[Data excerpts]
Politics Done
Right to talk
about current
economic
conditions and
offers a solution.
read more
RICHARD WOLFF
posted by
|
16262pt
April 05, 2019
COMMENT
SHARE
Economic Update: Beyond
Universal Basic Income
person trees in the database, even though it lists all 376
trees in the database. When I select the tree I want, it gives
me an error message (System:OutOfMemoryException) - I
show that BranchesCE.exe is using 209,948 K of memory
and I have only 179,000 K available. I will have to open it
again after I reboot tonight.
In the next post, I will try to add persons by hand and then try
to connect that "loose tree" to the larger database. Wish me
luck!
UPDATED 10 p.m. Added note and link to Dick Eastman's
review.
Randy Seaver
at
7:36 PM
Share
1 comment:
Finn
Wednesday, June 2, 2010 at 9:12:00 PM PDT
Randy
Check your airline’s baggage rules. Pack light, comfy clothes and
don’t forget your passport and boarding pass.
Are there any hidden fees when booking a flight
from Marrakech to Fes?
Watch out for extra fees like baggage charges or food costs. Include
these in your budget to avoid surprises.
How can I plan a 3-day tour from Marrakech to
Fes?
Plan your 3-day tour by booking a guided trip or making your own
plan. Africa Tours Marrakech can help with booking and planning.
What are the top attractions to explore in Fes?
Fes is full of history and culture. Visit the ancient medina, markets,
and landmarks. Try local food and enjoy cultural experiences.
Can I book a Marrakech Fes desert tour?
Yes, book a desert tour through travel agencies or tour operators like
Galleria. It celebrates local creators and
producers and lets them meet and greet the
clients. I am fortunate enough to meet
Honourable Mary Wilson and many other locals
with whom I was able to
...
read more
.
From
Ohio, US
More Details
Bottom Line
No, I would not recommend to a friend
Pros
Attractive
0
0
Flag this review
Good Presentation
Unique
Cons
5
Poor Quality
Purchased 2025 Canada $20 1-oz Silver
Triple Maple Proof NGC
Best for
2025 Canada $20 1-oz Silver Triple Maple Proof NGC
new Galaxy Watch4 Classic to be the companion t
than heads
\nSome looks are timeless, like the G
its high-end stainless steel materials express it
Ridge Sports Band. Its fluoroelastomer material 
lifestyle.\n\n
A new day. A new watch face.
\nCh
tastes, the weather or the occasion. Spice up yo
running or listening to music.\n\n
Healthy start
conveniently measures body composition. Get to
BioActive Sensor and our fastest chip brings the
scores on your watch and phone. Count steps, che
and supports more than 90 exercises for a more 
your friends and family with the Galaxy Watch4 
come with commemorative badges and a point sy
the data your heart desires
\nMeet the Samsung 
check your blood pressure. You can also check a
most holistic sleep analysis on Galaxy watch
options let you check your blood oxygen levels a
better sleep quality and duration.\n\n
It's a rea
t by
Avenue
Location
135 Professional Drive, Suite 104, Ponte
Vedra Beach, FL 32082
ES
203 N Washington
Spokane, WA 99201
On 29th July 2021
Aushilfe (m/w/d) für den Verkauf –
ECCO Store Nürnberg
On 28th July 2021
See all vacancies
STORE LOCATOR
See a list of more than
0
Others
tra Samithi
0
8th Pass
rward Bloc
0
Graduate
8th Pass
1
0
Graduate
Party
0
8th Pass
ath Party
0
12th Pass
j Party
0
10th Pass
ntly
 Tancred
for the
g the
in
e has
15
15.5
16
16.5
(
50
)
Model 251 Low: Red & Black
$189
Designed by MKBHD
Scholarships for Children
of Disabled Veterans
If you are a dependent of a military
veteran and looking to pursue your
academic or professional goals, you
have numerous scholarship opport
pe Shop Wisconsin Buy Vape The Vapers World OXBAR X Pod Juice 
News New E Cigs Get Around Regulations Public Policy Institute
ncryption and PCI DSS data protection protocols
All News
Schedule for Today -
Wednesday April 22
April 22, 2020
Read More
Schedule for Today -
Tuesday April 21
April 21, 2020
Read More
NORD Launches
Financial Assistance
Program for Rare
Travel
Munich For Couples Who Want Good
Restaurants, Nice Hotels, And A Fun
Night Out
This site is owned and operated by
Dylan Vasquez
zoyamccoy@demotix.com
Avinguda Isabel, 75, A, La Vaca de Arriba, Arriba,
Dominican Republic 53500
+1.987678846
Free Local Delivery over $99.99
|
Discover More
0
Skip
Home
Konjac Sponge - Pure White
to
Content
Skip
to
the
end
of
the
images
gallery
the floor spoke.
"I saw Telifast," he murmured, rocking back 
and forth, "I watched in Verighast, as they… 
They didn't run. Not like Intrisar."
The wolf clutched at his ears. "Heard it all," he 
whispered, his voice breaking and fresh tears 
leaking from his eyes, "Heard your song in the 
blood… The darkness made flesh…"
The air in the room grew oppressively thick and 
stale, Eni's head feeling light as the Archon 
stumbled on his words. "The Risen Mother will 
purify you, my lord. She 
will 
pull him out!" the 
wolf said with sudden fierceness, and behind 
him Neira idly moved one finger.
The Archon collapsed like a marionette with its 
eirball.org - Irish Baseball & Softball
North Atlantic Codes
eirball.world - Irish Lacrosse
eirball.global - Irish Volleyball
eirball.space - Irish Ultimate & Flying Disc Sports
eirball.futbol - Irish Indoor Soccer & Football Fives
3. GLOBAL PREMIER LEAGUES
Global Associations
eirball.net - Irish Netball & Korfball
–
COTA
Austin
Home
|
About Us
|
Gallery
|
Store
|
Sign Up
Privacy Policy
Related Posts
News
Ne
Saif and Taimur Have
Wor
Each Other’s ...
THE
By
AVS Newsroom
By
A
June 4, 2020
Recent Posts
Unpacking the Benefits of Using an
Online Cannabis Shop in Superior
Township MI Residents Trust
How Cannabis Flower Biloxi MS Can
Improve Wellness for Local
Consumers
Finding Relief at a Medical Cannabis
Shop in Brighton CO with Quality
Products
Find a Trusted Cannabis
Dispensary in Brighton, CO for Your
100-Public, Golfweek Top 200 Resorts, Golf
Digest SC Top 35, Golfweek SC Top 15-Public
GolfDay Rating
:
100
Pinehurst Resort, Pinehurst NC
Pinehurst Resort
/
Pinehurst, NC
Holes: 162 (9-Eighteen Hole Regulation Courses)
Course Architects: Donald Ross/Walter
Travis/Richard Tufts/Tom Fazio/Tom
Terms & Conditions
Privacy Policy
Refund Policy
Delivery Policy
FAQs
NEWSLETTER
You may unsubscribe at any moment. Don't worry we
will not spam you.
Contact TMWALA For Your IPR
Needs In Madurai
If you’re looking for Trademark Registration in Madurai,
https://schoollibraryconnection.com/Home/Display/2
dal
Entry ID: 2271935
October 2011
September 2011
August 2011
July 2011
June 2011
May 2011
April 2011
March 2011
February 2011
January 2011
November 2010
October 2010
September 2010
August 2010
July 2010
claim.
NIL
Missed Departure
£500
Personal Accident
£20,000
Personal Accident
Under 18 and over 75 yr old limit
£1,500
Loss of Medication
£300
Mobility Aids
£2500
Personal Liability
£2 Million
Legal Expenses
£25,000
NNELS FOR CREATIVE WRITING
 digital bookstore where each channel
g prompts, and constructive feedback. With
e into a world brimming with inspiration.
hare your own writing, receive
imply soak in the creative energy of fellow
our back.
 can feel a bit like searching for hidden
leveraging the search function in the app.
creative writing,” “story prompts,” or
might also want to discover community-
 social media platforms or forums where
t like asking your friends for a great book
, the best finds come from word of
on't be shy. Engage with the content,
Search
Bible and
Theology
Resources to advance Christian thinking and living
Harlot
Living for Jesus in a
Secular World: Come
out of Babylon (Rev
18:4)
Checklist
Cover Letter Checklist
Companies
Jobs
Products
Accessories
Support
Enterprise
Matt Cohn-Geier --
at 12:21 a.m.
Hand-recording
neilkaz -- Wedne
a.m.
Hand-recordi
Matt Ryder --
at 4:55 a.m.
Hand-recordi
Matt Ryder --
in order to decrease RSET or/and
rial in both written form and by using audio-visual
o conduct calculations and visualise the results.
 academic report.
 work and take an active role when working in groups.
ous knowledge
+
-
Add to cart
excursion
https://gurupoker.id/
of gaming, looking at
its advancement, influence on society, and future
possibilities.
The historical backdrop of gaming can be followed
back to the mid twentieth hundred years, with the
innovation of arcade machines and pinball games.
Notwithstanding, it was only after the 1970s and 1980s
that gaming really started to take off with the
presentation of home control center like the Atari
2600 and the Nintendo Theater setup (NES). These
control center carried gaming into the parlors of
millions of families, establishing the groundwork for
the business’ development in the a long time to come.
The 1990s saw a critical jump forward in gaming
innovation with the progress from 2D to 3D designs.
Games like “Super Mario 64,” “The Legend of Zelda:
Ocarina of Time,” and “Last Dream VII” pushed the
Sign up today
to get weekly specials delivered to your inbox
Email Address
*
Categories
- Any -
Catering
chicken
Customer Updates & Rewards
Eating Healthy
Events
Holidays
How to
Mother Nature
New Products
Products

**The task:** From the records above, copy only the lines starting with the line that holds "blood… The darkness" and going on through the line that holds "eirball.global - Irish Volleyball", exactly as written.

**Solved problem:**
blood… The darkness made flesh…"
The air in the room grew oppressively thick and 
stale, Eni's head feeling light as the Archon 
stumbled on his words. "The Risen Mother will 
purify you, my lord. She 
will 
pull him out!" the 
wolf said with sudden fierceness, and behind 
him Neira idly moved one finger.
The Archon collapsed like a marionette with its 
eirball.org - Irish Baseball & Softball
North Atlantic Codes
eirball.world - Irish Lacrosse
eirball.global - Irish Volleyball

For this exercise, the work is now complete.